- **Exercise aim**: Find each line below that contains the word "scatter", and copy those lines. Case counts.
[Start of Attachment]
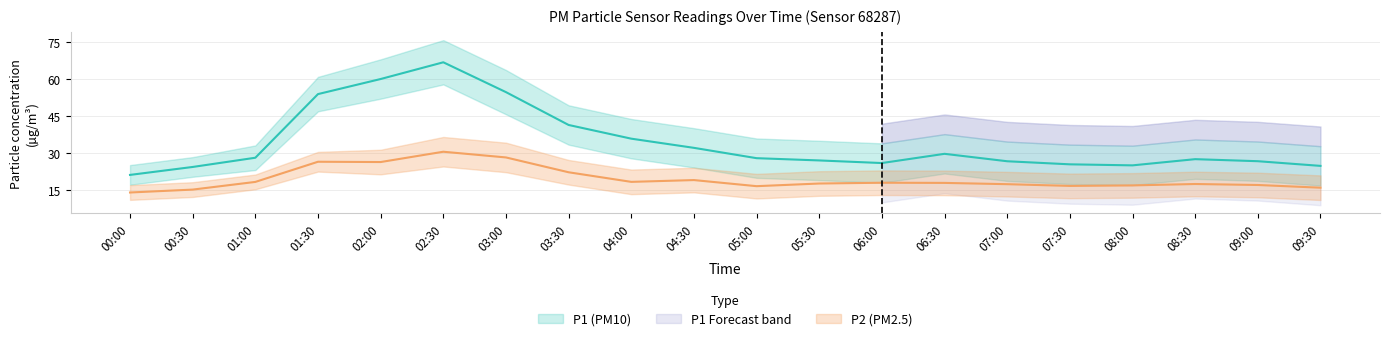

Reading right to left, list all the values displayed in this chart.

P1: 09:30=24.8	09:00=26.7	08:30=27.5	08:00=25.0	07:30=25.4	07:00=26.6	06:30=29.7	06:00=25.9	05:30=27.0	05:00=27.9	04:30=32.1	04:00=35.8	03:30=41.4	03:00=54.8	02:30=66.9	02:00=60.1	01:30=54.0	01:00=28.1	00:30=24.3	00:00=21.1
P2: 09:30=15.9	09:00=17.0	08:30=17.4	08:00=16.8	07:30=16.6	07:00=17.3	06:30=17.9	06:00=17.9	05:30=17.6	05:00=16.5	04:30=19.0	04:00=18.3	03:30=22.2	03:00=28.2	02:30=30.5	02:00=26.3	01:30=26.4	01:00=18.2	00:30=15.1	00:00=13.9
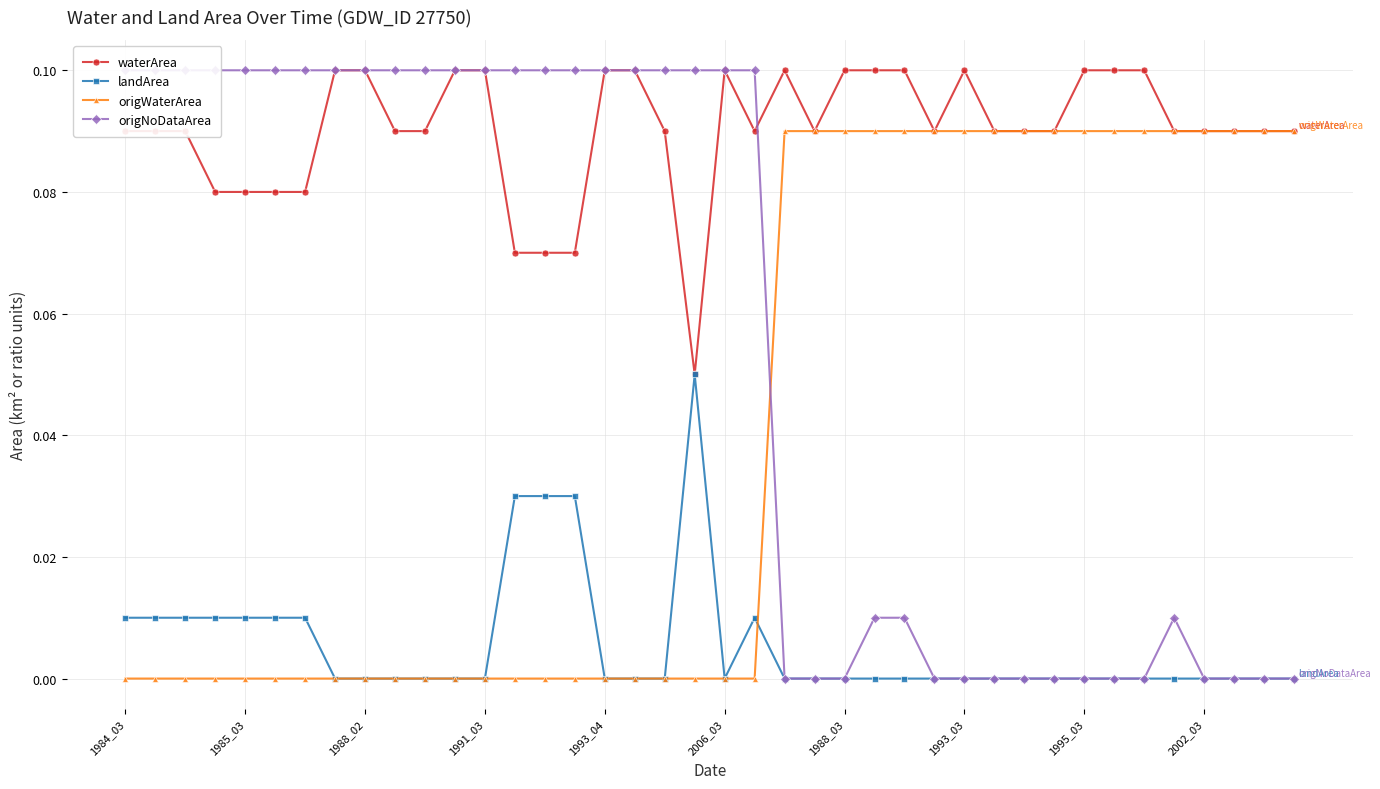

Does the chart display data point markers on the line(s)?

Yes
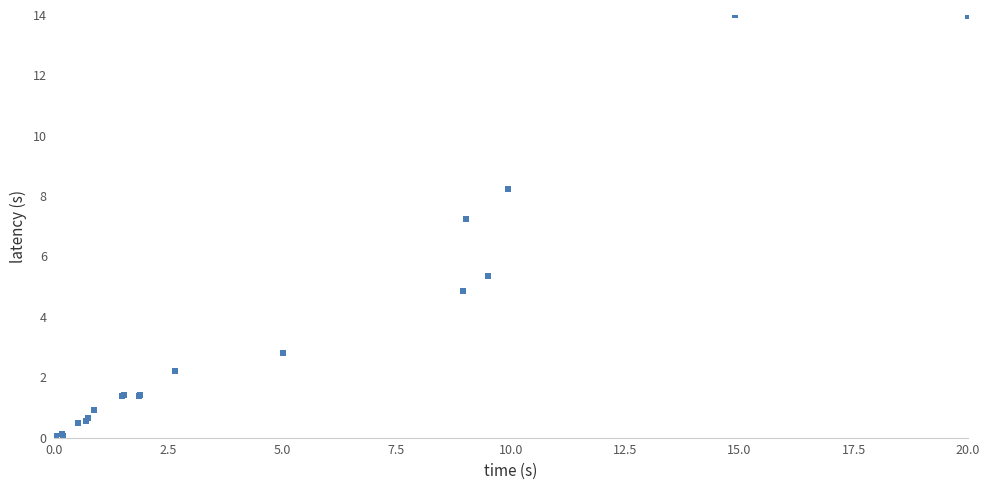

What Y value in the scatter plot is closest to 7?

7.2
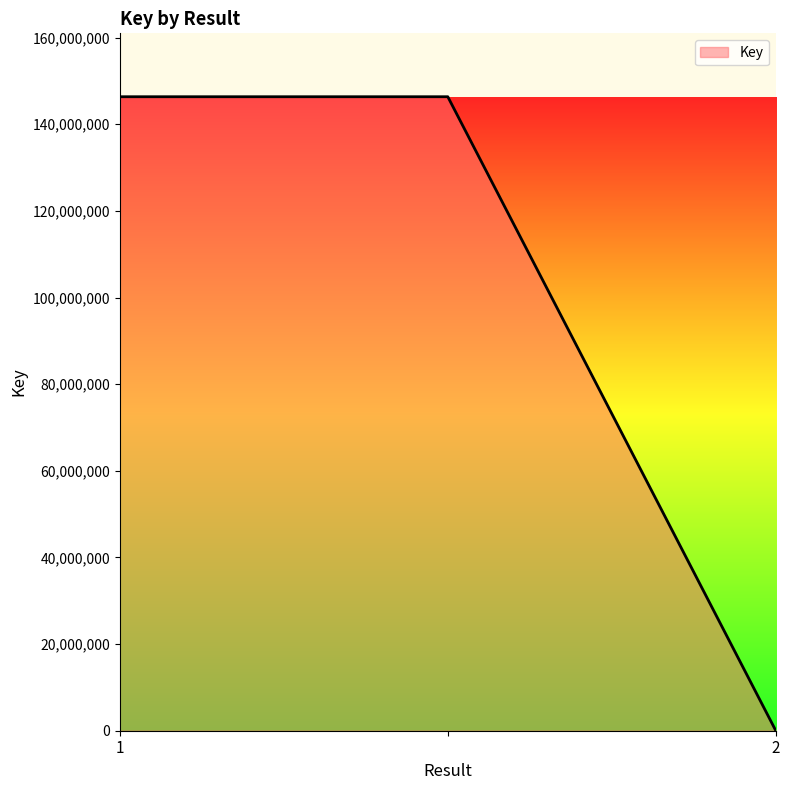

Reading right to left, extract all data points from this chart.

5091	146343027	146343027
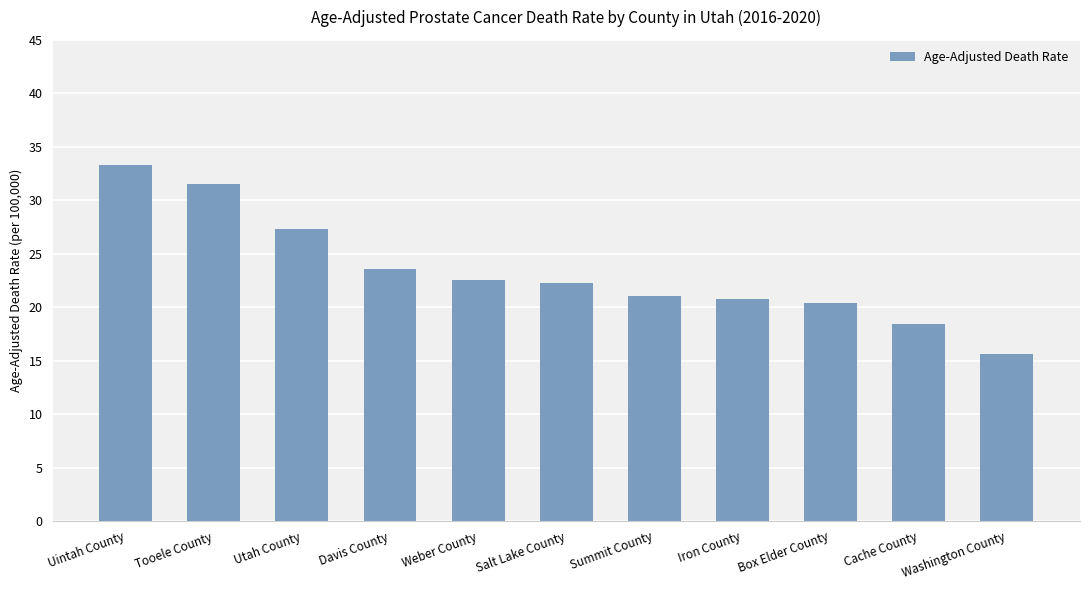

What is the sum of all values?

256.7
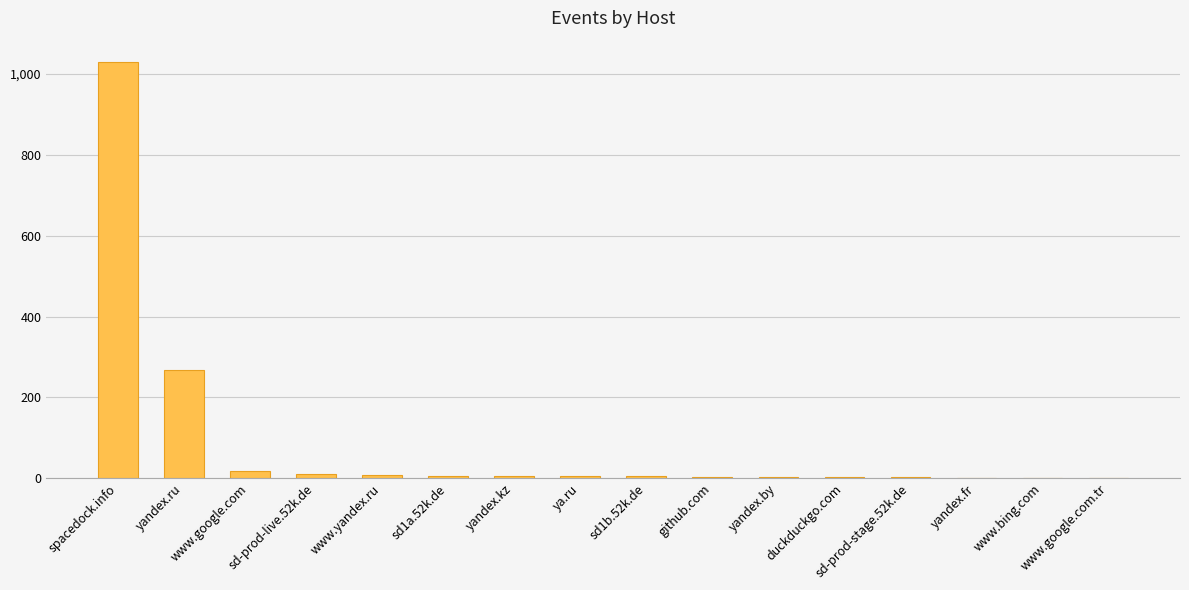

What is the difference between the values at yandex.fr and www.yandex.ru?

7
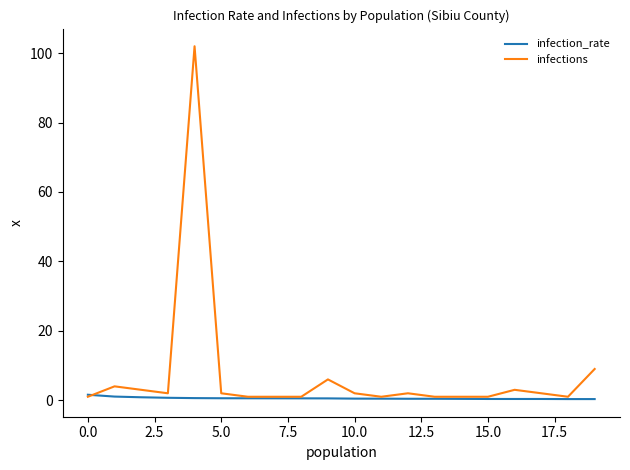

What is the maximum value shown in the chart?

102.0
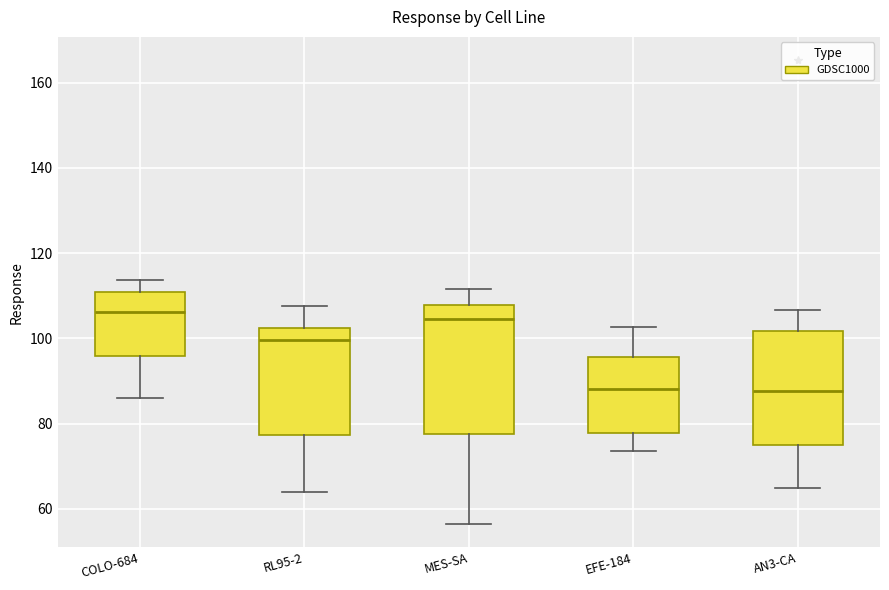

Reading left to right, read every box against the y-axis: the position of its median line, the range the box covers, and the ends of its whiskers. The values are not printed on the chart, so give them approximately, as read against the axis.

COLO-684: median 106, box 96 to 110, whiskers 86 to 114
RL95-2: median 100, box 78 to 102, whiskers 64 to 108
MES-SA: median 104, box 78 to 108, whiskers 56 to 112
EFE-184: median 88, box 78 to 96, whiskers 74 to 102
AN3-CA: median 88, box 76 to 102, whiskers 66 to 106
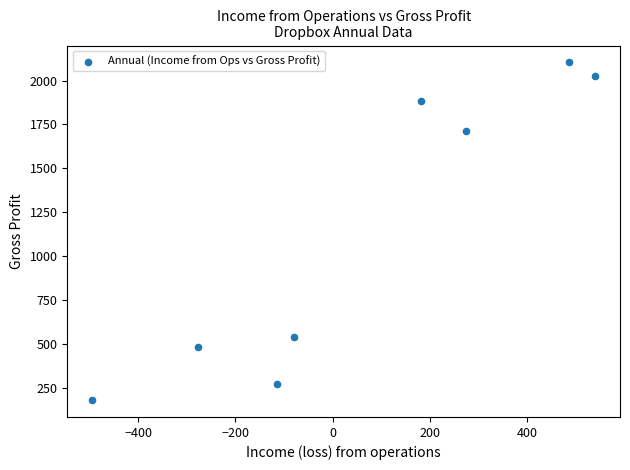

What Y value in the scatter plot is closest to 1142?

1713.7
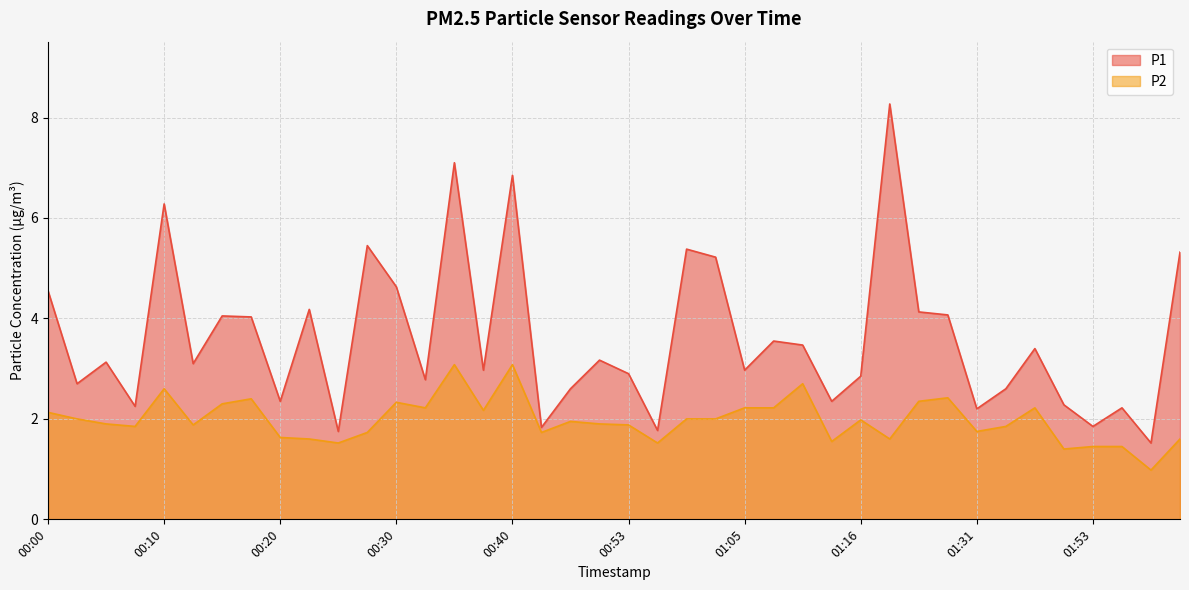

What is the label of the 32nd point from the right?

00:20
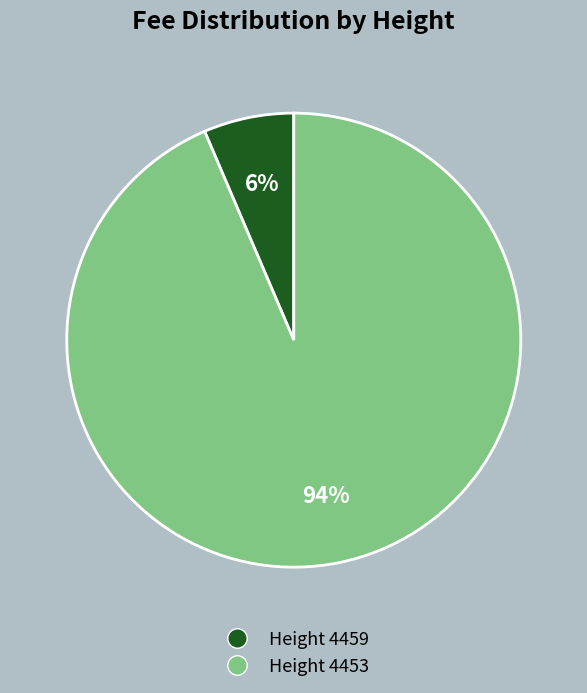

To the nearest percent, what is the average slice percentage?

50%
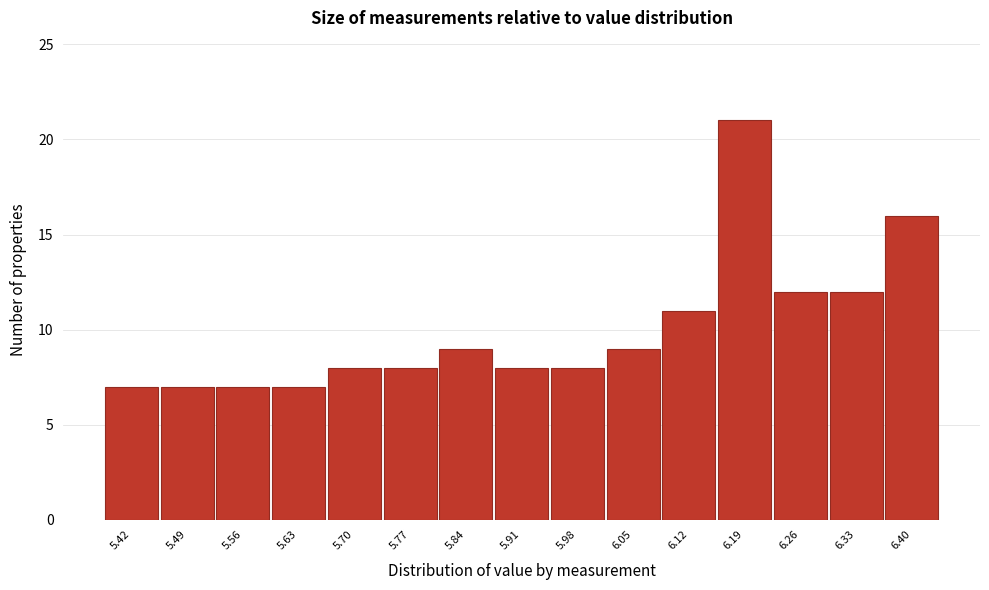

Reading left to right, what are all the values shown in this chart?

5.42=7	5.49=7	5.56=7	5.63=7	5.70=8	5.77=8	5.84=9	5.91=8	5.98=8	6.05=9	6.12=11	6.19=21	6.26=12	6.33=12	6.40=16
[End of Attachment]
- **Answer for this exercise**:
What Y value in the scatter plot is closest to 7?
What Y value in the scatter plot is closest to 1142?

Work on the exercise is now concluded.